Positioning itself to become one of the largest solar markets globally, the governments King Abdullah City for Atomic and Renewable Energy (KA-CARE) has announced Saudi Arabia’s ambitious plans to install 41 gigawatts (GW) worth of solar by 2032.
The oil-rich country is planning to place more focus on renewable energy generation. In addition to more solar power, it intends to add wind, geothermal, waste-to-energy and nuclear plants to its energy mix in the future. The program, said to be worth tens of millions of dollars, aims to “catapult Saudi Arabia into the group of global leaders in renewable-energy development.”
Of the 41 GW of solar, photovoltaics is expected to comprise 16 GW, while concentrated solar power (CSP) will encompass 25 GW. “The CSP plants, with their higher capacity factor than PV, are foreseen as a bridge between base-load technologies (including geothermal, waste-to-energy and nuclear) and PV, which will provide coverage for daytime demand,” explained Apricum, a strategy consulting and transaction advisory firm specialized in renewable energy.
KA-CARE announced its plans to turn Saudi Arabia into “the Kingdom of Sustainable Energy” at the Saudi Solar Energy Forum in Riyadh, yesterday, May 8. In a statement released, Apricum said, “The main objectives of the program are a reduction in oil burned for power production as well as the establishment of a local solar industry and the creation of jobs.”
In addition to its installation targets, the government entity issued a roadmap by which the country intends to achieve its goals. It is to be started “immediately”.
Under the roadmap, Saudi Arabia intends to introduce a minimum of two competitive bidding rounds, which would see around five GW of utility-scale solar projects installed. The first bidding round is expected to include 1.1 GW of photovoltaics and 900 megawatts (MW) of CSP. The first tenders are currently being prepared and are scheduled for release in early 2013.

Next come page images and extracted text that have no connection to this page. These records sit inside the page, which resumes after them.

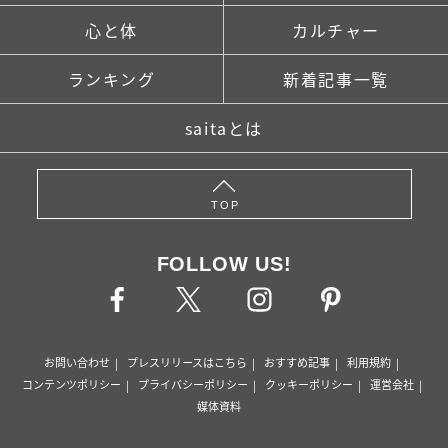
心と体
カルチャー
ランキング
新着記事一覧
saitaとは
TOP
FOLLOW US!
お問い合わせ
プレスリリースはこちら
おすすめ記事
利用規約
コンテンツポリシー
プライバシーポリシー
クッキーポリシー
運営会社
媒体資料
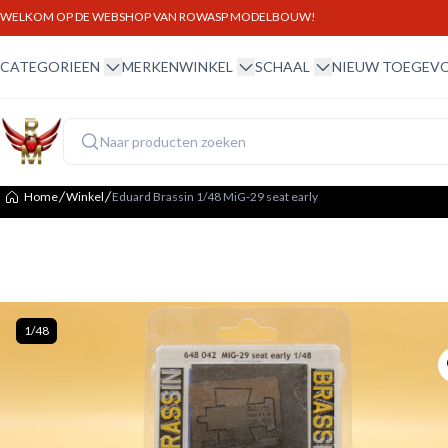
WELKOM OP DE WEBSHOP VAN ROWASP MODELBOUW!
winkel menu
winkel menu
schaal menu
CATEGORIEEN
MERKEN
WINKEL
SCHAAL
NIEUW TOEGEV
Home
Winkel
Eduard Brassin 1/48 MiG-29 seat early
1/48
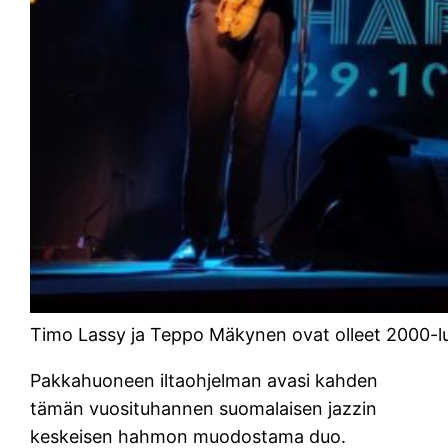
Timo Lassy ja Teppo Mäkynen ovat olleet 2000-l
Pakkahuoneen iltaohjelman avasi kahden
tämän vuosituhannen suomalaisen jazzin
keskeisen hahmon muodostama duo.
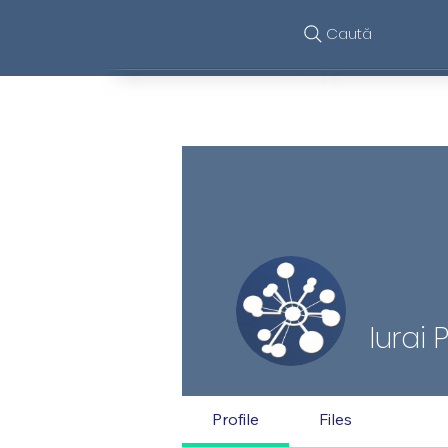
Caută
Funcționalități
Iurai 
Membrii eM
Profile
Files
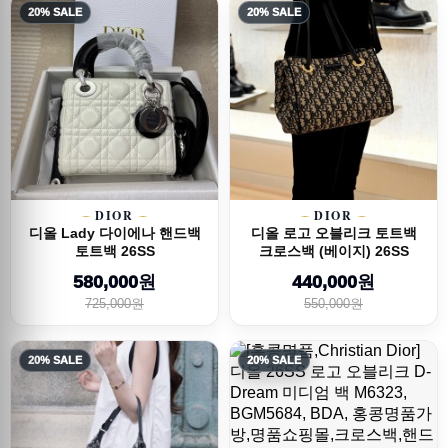
20% SALE
20% SALE
DIOR
DIOR
디올 Lady 다이에나 핸드백
디올 로고 오블리크 토트백
토트백 26SS
크로스백 (베이지) 26SS
580,000원
440,000원
725,000원
550,000원
20% SALE
20% SALE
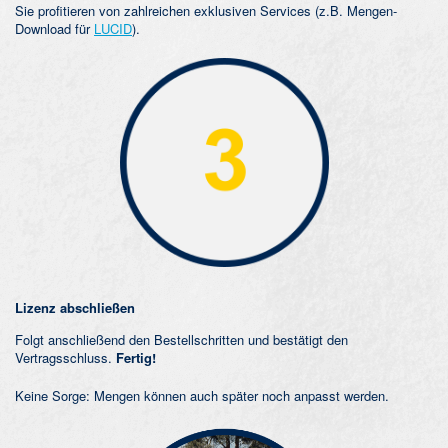
Sie profitieren von zahlreichen exklusiven Services (z.B. Mengen-
Download für
LUCID
).
Lizenz abschließen
Folgt anschließend den Bestellschritten und bestätigt den
Vertragsschluss.
Fertig!
Keine Sorge: Mengen können auch später noch anpasst werden.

Meanwhile, the second round will see 1.3 GW of photovoltaics and 1.2 GW of CSP targeted. “The tender rounds will be followed by a feed-in-tariff scheme such as Germany’s successful program,” continued the statement. Fixed local content requirements are expected to also be introduced.
Project sizes will be varied, continued Apricum, with the minimum size set at five MW. It added, “Bids will be evaluated on both price per kWh of electricity supplied and qualitative factors, most prominent among them local content and track record in solar project development.
“The competitive bidding will be preceded by a stakeholder engagement phase to collect feedback from the market, starting immediately, leading to a draft request for proposals to be released in Q3/2012.”
In the European Photovoltaic Industry Association’s (EPIA’s) latest “Global Market Outlook for photovoltaics until 2016”, the association confirms that Saudi Arabia is a “promising” solar market, due to the growing awareness and interest from policymakers.